*** Opening of Text under study ***

We spoke just a few minutes after that aired with her husband, Shaul Bakhash. He is a professor here in Virginia, in the Washington, D.C. area. Again, he said she looked very bad, but he did not feel that that video would convince anyone.

(BEGIN VIDEO CLIP)

SHAUL BAKHASH, HUSBAND OF HALEH ESFANDIARI: Almost 80 percent of that one-hour program was footage of revolutions in Eastern Europe. And, clearly, they want to draw an absurd link between the kind of activity, organizing conferences and talks that my wife is involved in, and revolutions in Eastern Europe. I don't think it's a link that is going to persuade or fool anyone, either here, abroad, or in Iran.

(END VIDEO CLIP)

DOUGHERTY: And, in fact, Professor Bakhash did say that, as he watched that video, the phrases she used were almost verbatim, word for word, with the ministry of intelligence from Iran has been saying -- back to you, Lou.

DOBBS: Jill, thank you -- Jill Dougherty from Washington.

Another nation with a nuclear weapons program, North Korea, today offered to shut down its nuclear facilities by the end of this year. A South Korean official said North Korea made the offer during talks with the United States and other countries in Beijing.

North Korea has already shut down one nuclear reactor. But it has not declared its willingness to destroy its nuclear weapons program. It's believed North Korea has manufactured as many as 15 nuclear bombs.

Coming up next here: frustration and anger among Democrats after the Senate's all-night debate on Iraq. Was it about principle or political theater? We will have the live report for you.

Also, the Senate's amnesty legislation is not so dead after all. We will have a special report on cutting the head of the snake -- next in our special report, "War on the Middle Class."

And powerful lobbyists are preventing you from knowing whether your food may contain dangerous ingredients from overseas. We will have the story of powerful lobbyists stopping the enforcement of U.S. law and country-of-origin labels.

*** Close of Text under study ***

__Task item a__. Copy the passage of the broadcast transcript from "Coming up next" to "and country-of-origin labels.", word for word.

*** Opening of Records shown ***

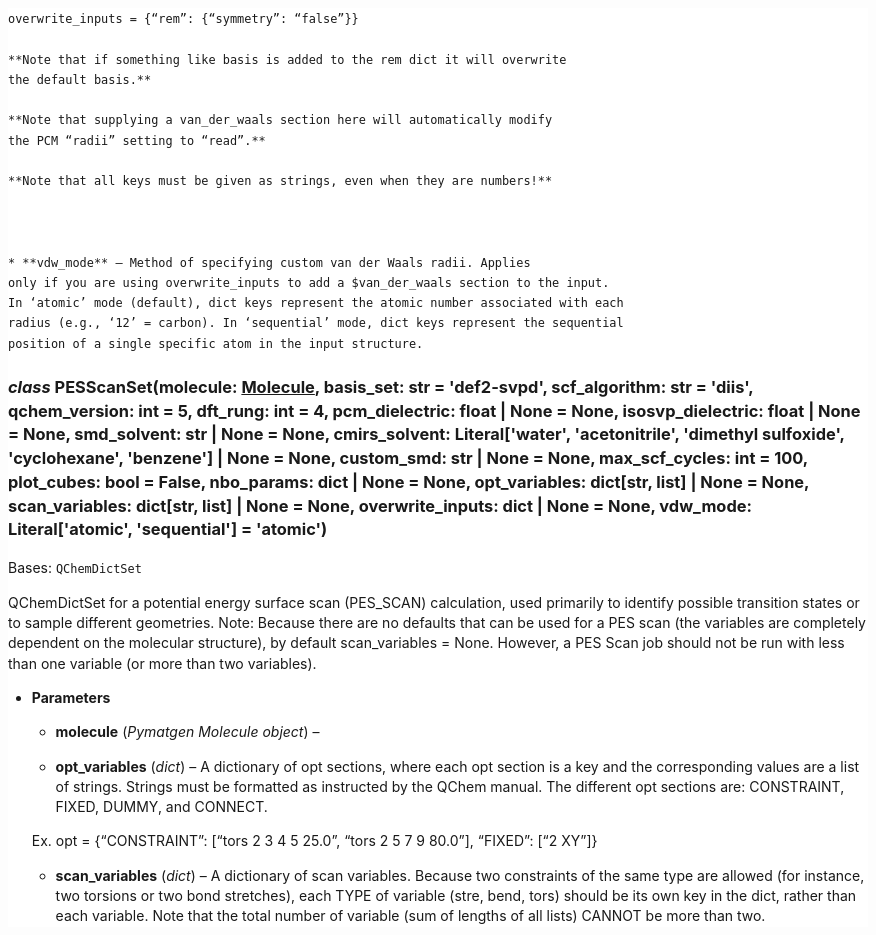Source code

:     overwrite_inputs = {“rem”: {“symmetry”: “false”}}

    **Note that if something like basis is added to the rem dict it will overwrite
    the default basis.**

    **Note that supplying a van_der_waals section here will automatically modify
    the PCM “radii” setting to “read”.**

    **Note that all keys must be given as strings, even when they are numbers!**



    * **vdw_mode** – Method of specifying custom van der Waals radii. Applies
    only if you are using overwrite_inputs to add a $van_der_waals section to the input.
    In ‘atomic’ mode (default), dict keys represent the atomic number associated with each
    radius (e.g., ‘12’ = carbon). In ‘sequential’ mode, dict keys represent the sequential
    position of a single specific atom in the input structure.



### _class_ PESScanSet(molecule: [Molecule](pymatgen.core.md#pymatgen.core.structure.Molecule), basis_set: str = 'def2-svpd', scf_algorithm: str = 'diis', qchem_version: int = 5, dft_rung: int = 4, pcm_dielectric: float | None = None, isosvp_dielectric: float | None = None, smd_solvent: str | None = None, cmirs_solvent: Literal['water', 'acetonitrile', 'dimethyl sulfoxide', 'cyclohexane', 'benzene'] | None = None, custom_smd: str | None = None, max_scf_cycles: int = 100, plot_cubes: bool = False, nbo_params: dict | None = None, opt_variables: dict[str, list] | None = None, scan_variables: dict[str, list] | None = None, overwrite_inputs: dict | None = None, vdw_mode: Literal['atomic', 'sequential'] = 'atomic')
Bases: `QChemDictSet`

QChemDictSet for a potential energy surface scan (PES_SCAN) calculation,
used primarily to identify possible transition states or to sample different
geometries.
Note: Because there are no defaults that can be used for a PES scan (the
variables are completely dependent on the molecular structure), by default
scan_variables = None. However, a PES Scan job should not be run with less
than one variable (or more than two variables).


* **Parameters**


    * **molecule** (*Pymatgen Molecule object*) –


    * **opt_variables** (*dict*) – A dictionary of opt sections, where each opt section is a key
    and the corresponding values are a list of strings. Strings must be formatted
    as instructed by the QChem manual. The different opt sections are: CONSTRAINT, FIXED,
    DUMMY, and CONNECT.

    Ex. opt = {“CONSTRAINT”: [“tors 2 3 4 5 25.0”, “tors 2 5 7 9 80.0”], “FIXED”: [“2 XY”]}



    * **scan_variables** (*dict*) – A dictionary of scan variables. Because two constraints of the
    same type are allowed (for instance, two torsions or two bond stretches), each TYPE of
    variable (stre, bend, tors) should be its own key in the dict, rather than each variable.
    Note that the total number of variable (sum of lengths of all lists) CANNOT be more than two.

*** Close of Records shown ***

__Task item b__. Please state how many lines of the listing contain the string "more", where case counts. Give only the number.

__Output a__.
Coming up next here: frustration and anger among Democrats after the Senate's all-night debate on Iraq. Was it about principle or political theater? We will have the live report for you.

Also, the Senate's amnesty legislation is not so dead after all. We will have a special report on cutting the head of the snake -- next in our special report, "War on the Middle Class."

And powerful lobbyists are preventing you from knowing whether your food may contain dangerous ingredients from overseas. We will have the story of powerful lobbyists stopping the enforcement of U.S. law and country-of-origin labels.

__Output b__. 2